I woke up this morning still annoyed at the Archbishop of Canterbury.
That’s both startling and too obscure a beginning, so I’ll start again.
Thing is, I read a report over on Ekklesia about the Arch of Cant’s visit to Japan. Well, Japan, close to International Peace Day so you’d think he’d spout something nice about the need to communicate instead of nuking each other, that sort of thing, wouldn’t you?
But no, seems he chose to blame rational thinking for all the evil unleashed in the 20th century, and presumably all the potential evil of the 21st.
For example, try…
"[T]he sober testimony of the twentieth century is that the rationality of secular thinking is no guarantee of universal understanding and reconciliation. A rationality that has brought us into the age of nuclear weaponry and global economic meltdown invites some sharp questions, to put it mildly."
Or there’s…..
"However secular our age likes to think it is, the disastrous results of exploitative habits and of financial obsession bring people back to the recognition that they need the element of the sacred in their lives – in the sense that they need the freedom to respond to the beautiful and the puzzling and the tragic, to all the things that we do not have the power to manage."
And even…..
"It is in this sense that a religiously grounded education is a deeply 'reasonable' one. It communicates the skills we need to inhabit the real world. That may sound a little strange at first. So often, 'living in the real world' is a phrase that people use when they want to justify ruthless competition, mistrust, low expectations. But the reality around us is not simply one of menace and uncertainty, a place in which the other is always a source of anxiety.

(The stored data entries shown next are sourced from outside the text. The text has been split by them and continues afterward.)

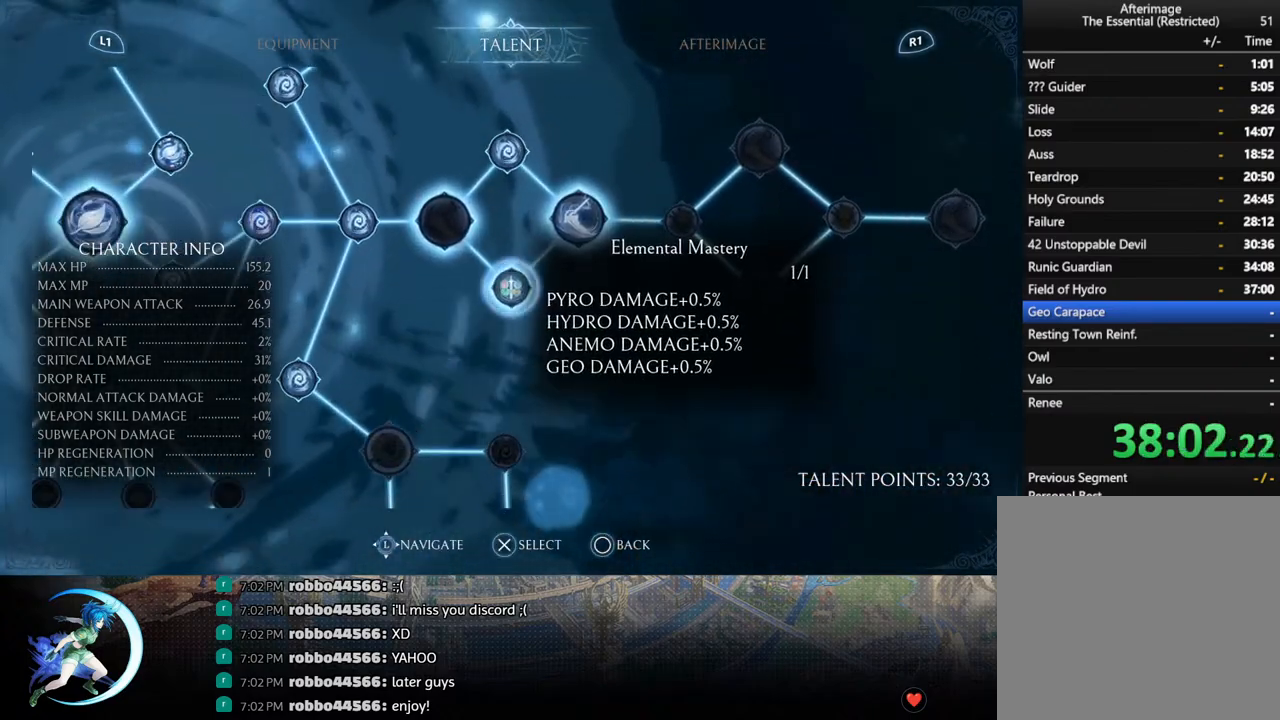
{"buttons": [], "left_stick": "center", "right_stick": "center", "events": [[233, "DPAD_LEFT", "down"], [483, "DPAD_LEFT", "up"]]}
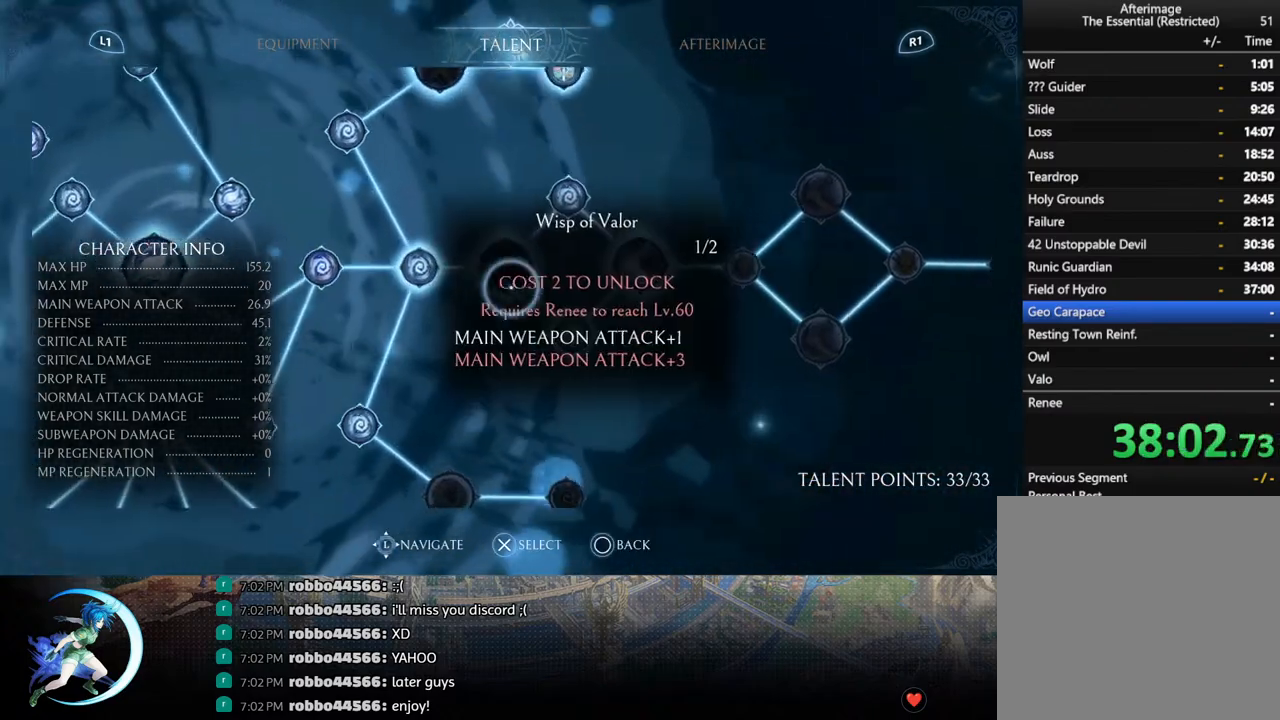
{"buttons": ["DPAD_LEFT"], "left_stick": "center", "right_stick": "center", "events": [[150, "DPAD_LEFT", "down"], [283, "DPAD_LEFT", "up"], [417, "DPAD_LEFT", "down"]]}
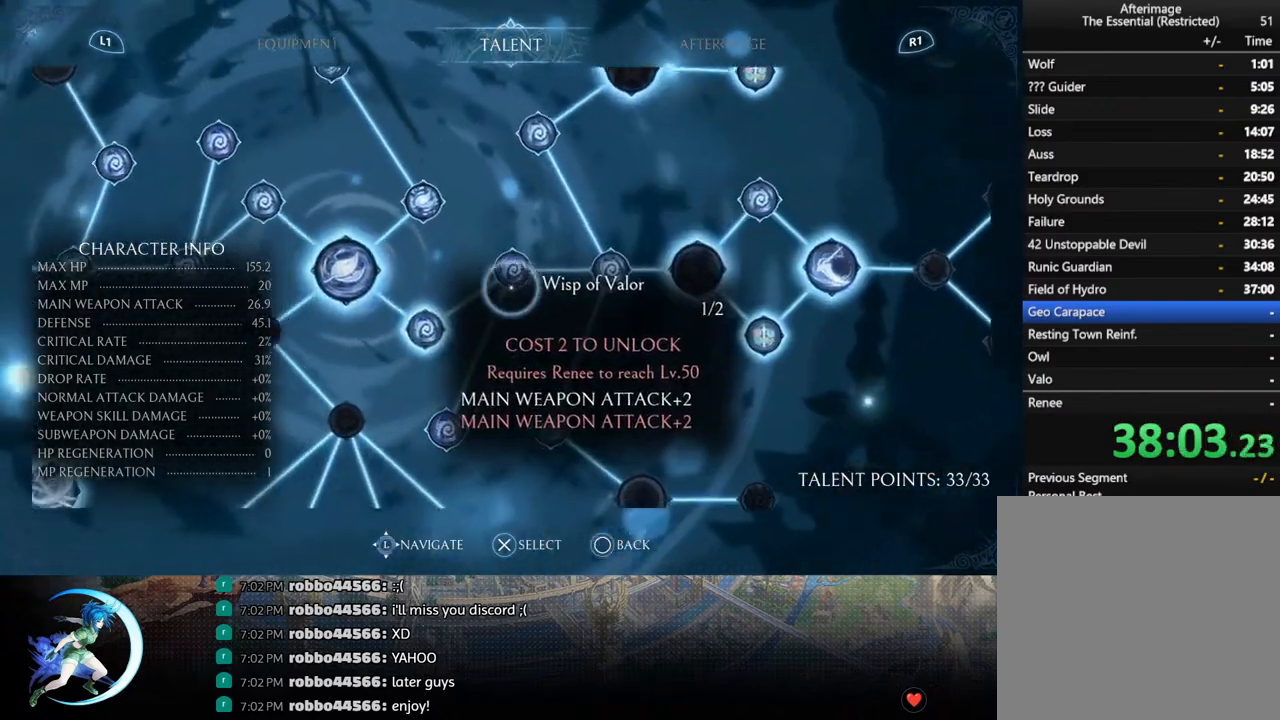
{"buttons": [], "left_stick": "center", "right_stick": "center", "events": [[33, "DPAD_LEFT", "up"], [133, "DPAD_LEFT", "down"], [250, "DPAD_LEFT", "up"], [283, "DPAD_LEFT", "down"], [450, "DPAD_LEFT", "up"]]}
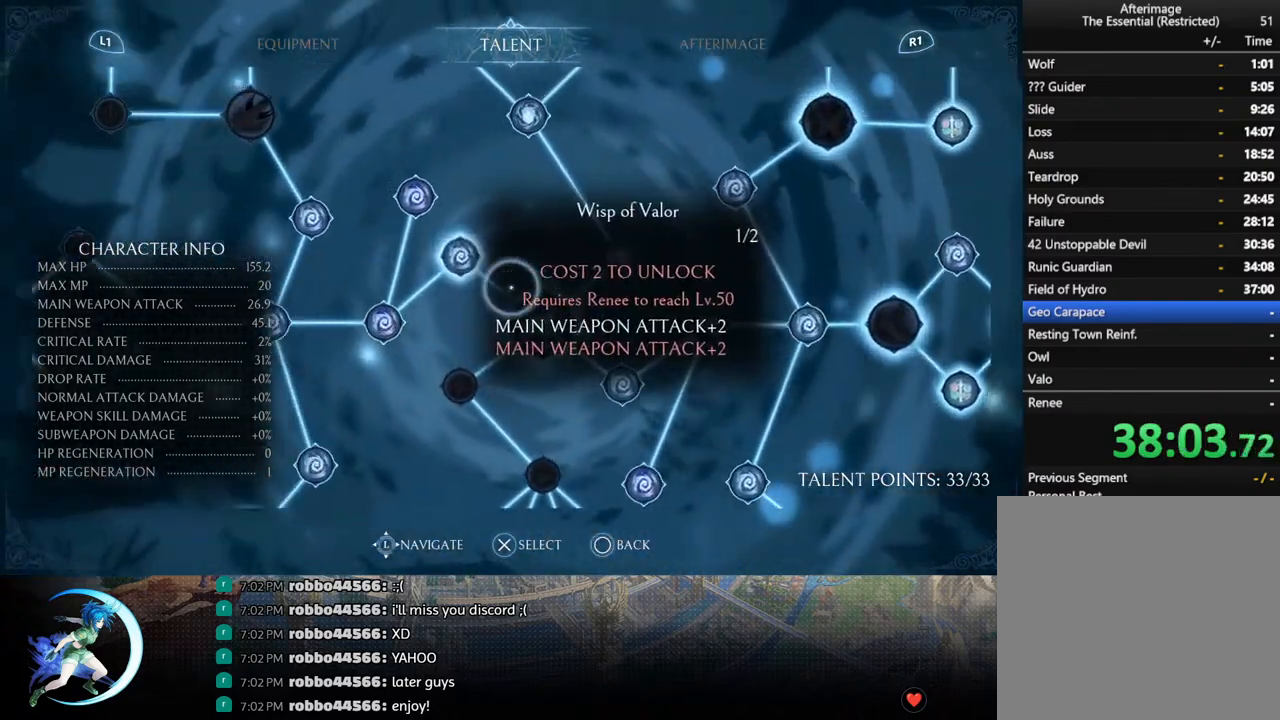
{"buttons": [], "left_stick": "center", "right_stick": "center", "events": [[33, "DPAD_LEFT", "down"], [67, "DPAD_LEFT", "up"], [233, "DPAD_DOWN", "down"], [417, "DPAD_DOWN", "up"]]}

It is a place that nourishes us and keeps us alive – through material processes and through human community, from family to society."
You can read the rest at http://www.ekklesia.co.uk/node/10285.

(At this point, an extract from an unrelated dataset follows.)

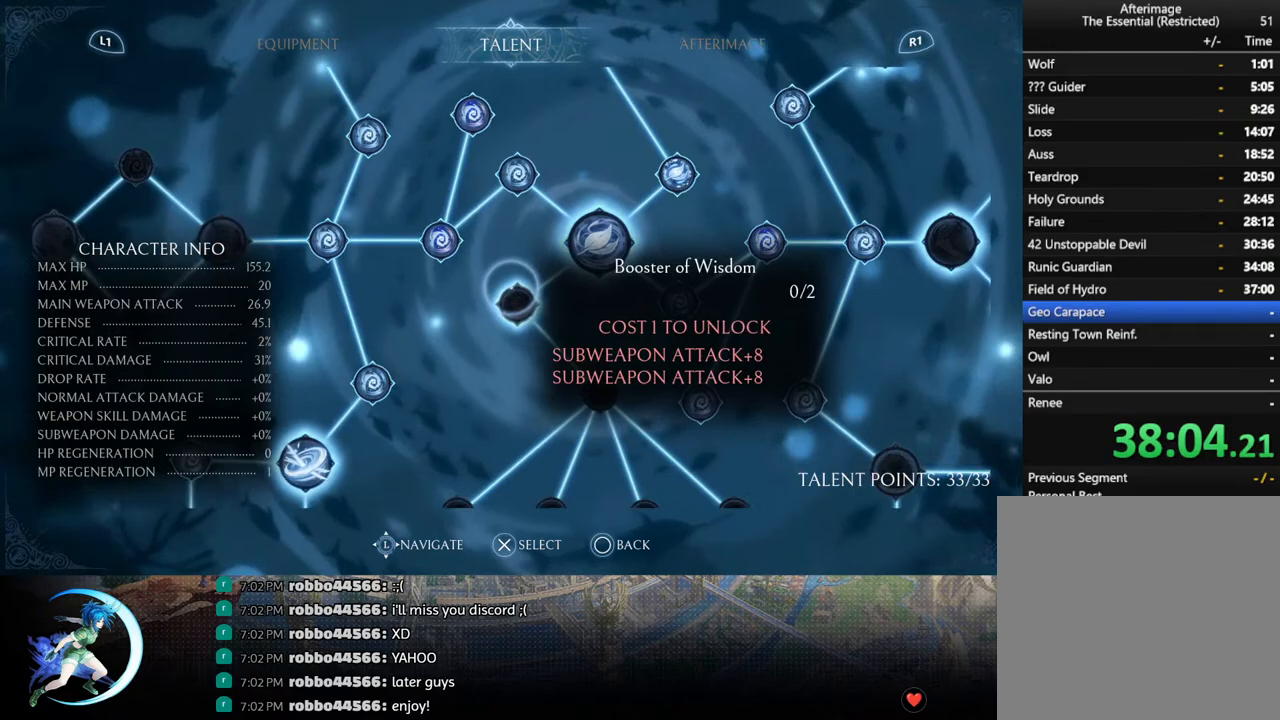
{"buttons": [], "left_stick": "center", "right_stick": "center", "events": [[67, "DPAD_LEFT", "down"], [217, "DPAD_DOWN", "down"], [283, "DPAD_LEFT", "up"], [500, "DPAD_DOWN", "up"]]}
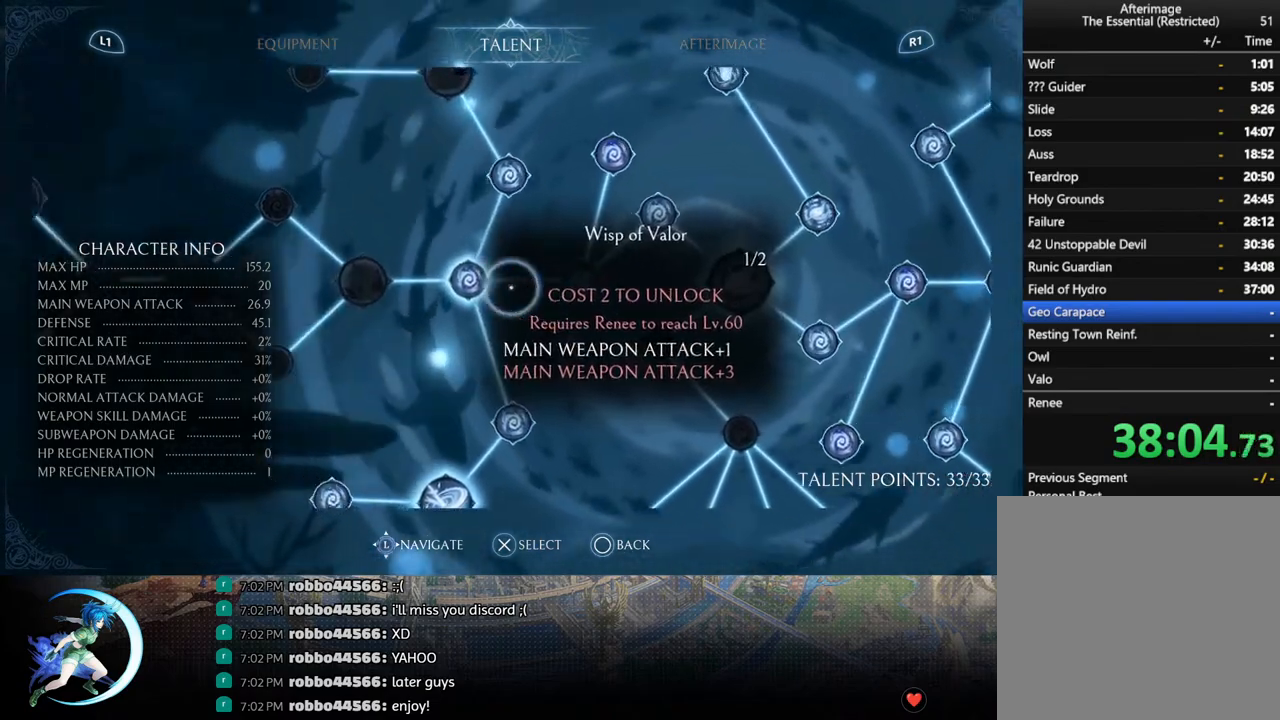
{"buttons": ["DPAD_UP"], "left_stick": "center", "right_stick": "center", "events": [[233, "DPAD_RIGHT", "down"], [467, "DPAD_UP", "down"], [483, "DPAD_RIGHT", "up"]]}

Oh…..pot, kettle, black….LIAR, LIAR, PANTS ON FIRE!
As if rationalism was the cause of 20th century social problems, not the primary source of opposition to them.
As if religion was something apart from the ‘real world’ when, if anything, organised religion is one of the most competitive, aggressive, materialist examples of capitalist excess, often brimming over into the outright fascism which it predated, nurtured, encouraged and profited from financially, politically and socially.
If Vincent ‘what, me, protect kiddie fiddlers’ Nicholls or John ‘here’s a trick with a balloon instead of a sermon’ Sentamu came out with this shite I’d just laugh. But Williams, whatever else, may be the only genuinely well read cleric in Britain, so I expect better.
In fact, he’s annoyed me so much I’ll reveal how he misused his education to pull a cheap rhetorical trick.
What he did was play on the post-structuralist ideas of Derrida and Foucault which he, alone amongst his peers, actually will have read and engaged with. In fact, he used to teach this stuff.
Foucault analysed discourse in order to examine how places like prisons, army barracks, schools and factories develop from religious to apparently secular institutions after the Enlightenment, and how that structure tends to constrain the individual even though supposedly our lives are human centred, not faith centred.
It’s uncomfortable stuff, and atheists from a hard science background hate him on kneejerk prejudice because of it, especially as he takes a poke or two at ‘our’ secular saints in passing. But that’s often because they’re too idle to read past page 1 of any book which demonstrates how science is also a discourse, not a set of stand alone hard facts. And without Foucault feminism, our understanding of sexuality or inbuilt prejudice in AIDS/HIV responses (to take but three fields) would be much poorer, and Queer Theory wouldn’t exist, period.
Derrida, the other post-structuralist heavy, is famous for ‘deconstruction’ – the art of taking apart the structure of any belief system (which would include the way we view natural science, not just supernatural pseudo-sciences) to reveal the in-built design flaws. Sadly, he did this so rigorously that he ended up excusing nazis, and also tended to call all his critics cretins instead of answering them. So, failure as a human being, but that doesn’t excuse dissing ideas which happen to be a tad uncomfortable.
What Williams does these days is to ‘problematise’ words we think we understand, like ‘rationality’. That’s fair enough, but he offers cartoons and partial pictures instead of taking apart the ‘belief’ or ‘idea’ properly to reveal internal contradictions. And he somehow considers religion above or apart from this, when the first thing he knows from all those books he’s read and all those classes he’s taught on the topic is that RELIGION IS A SOCIAL CONSTRUCT.
If it isn’t, who pays his salary, who arranged his plane ticket to Japan, who built the university where he gave the speech?
OK, he’s giving a public speech, not a post-grad lecture. But it was in a university, and his audience read the odd book (and I don’t mean really odd books like the Bible either). So, putting it bluntly, he was dishonest and he played on prejudice like a politician (instead of challenging it like the independent critic he pretends to be). And that makes him as bad as other religious throwbacks, such as the boy-nazi homophobic freak Brown just invited to tour Britain at our expense.